The police summary of facts said Newman was on Amohia St on April 18 about 6pm with her two children, aged 9 and 4.
They were waiting to cross the road after Newman had just withdrawn $300 from an ATM outside the ASB bank.
Harris, who had been inside Central Mall, followed Newman out and stood directly behind her.
He grabbed her handbag using such force it caused her to fall back and hit her head on the concrete footpath.
Newman suffered grazing and cuts to her arms and legs, and dizzy spells after hitting her head on the concrete.
Harris told police he tried to get the money because an associate told him to.
Six days later, on Monday, April 24 at 4.45pm, Harris saw a silver Toyota car parked outside a dairy on Pererika St.
The driver of the car had gone into the dairy, leaving her 2-year-old in the rear passenger seat. She forgot to remove the keys from the vehicle's ignition, the summary said.

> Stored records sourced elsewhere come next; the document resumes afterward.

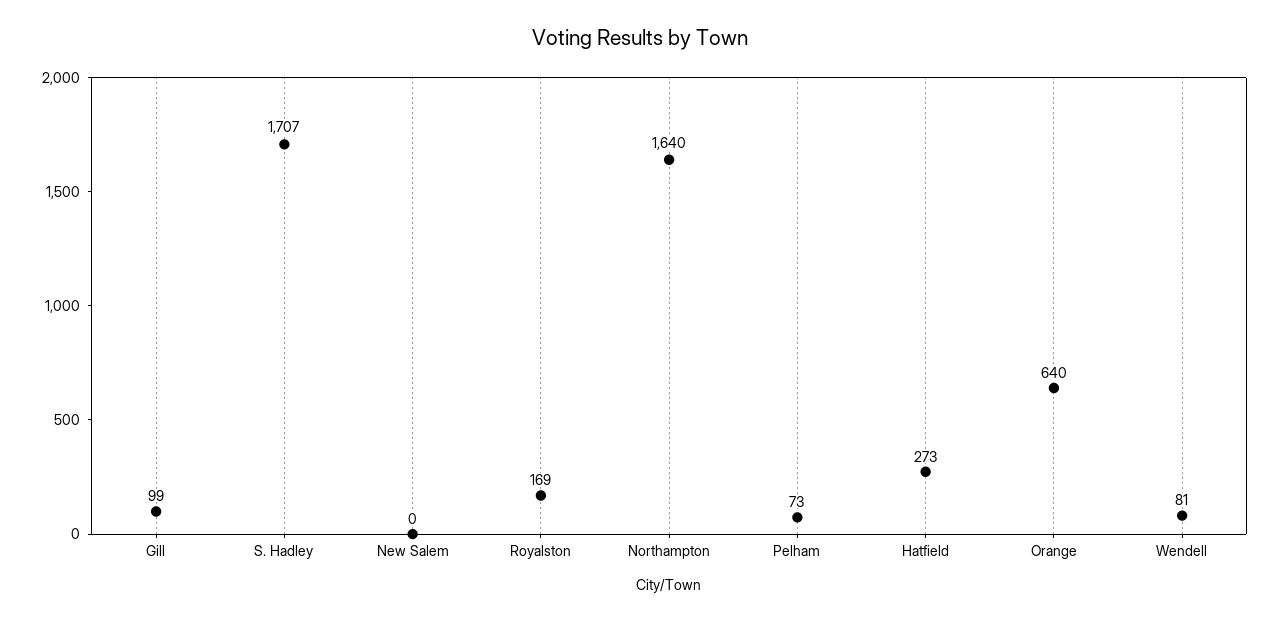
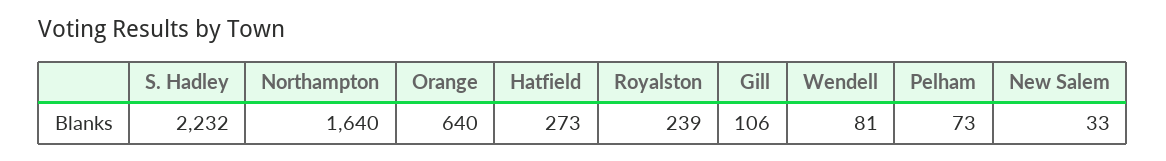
  {
-   "Gill": 99,
+   "Gill": 106,
-   "S. Hadley": 1707,
+   "S. Hadley": 2232,
-   "New Salem": 0,
+   "New Salem": 33,
-   "Royalston": 169,
+   "Royalston": 239,
    "Northampton": 1640,
    "Pelham": 73,
    "Hatfield": 273,
    "Orange": 640,
    "Wendell": 81
  }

Harris got into the car and drove it away at speed, but didn't initially realise there was a child in the car.
About 1km down the road, he heard the child crying in the backseat. Harris parked the car down a side street, threw the keys on a grass verge and ran away.
The summary said he didn't attempt to notify police or anyone else there was a child in the vehicle unattended.
The vehicle was found an hour later by a member of the public and they called police.
The child was distressed but not hurt.
Judge Wilson said he had received a letter of remorse from Harris, but concluded his remorse was not "extraordinary".
He said the abandonment of a child charge - the most serious Harris faced - was "unusual" because he never intended for it to be a kidnapping.
"The real issue is that you should have put the child's interest ahead of your own when you realised the child was there, but you didn't.
"The child was uninjured but the mother came back to see she had no car and more importantly no child, which was a deeply traumatic experience for her."
Harris grasped the hand of one of his supporters over the glass partition separating the public gallery before leaving the courtroom after he was sentenced.
Speaking to the Rotorua Daily Post, Fraser Newman said he and his wife were "absolutely livid" about Harris' sentence.
"We are going to have to explain to our children that the justice system has failed us," he said.
"We feel like the law has worked in his favour, not ours."
Newman said his family did not go out at night and his wife had become very protective of their children since the attack. He believed there would be a lasting impact on his children having witnessed Harris' actions.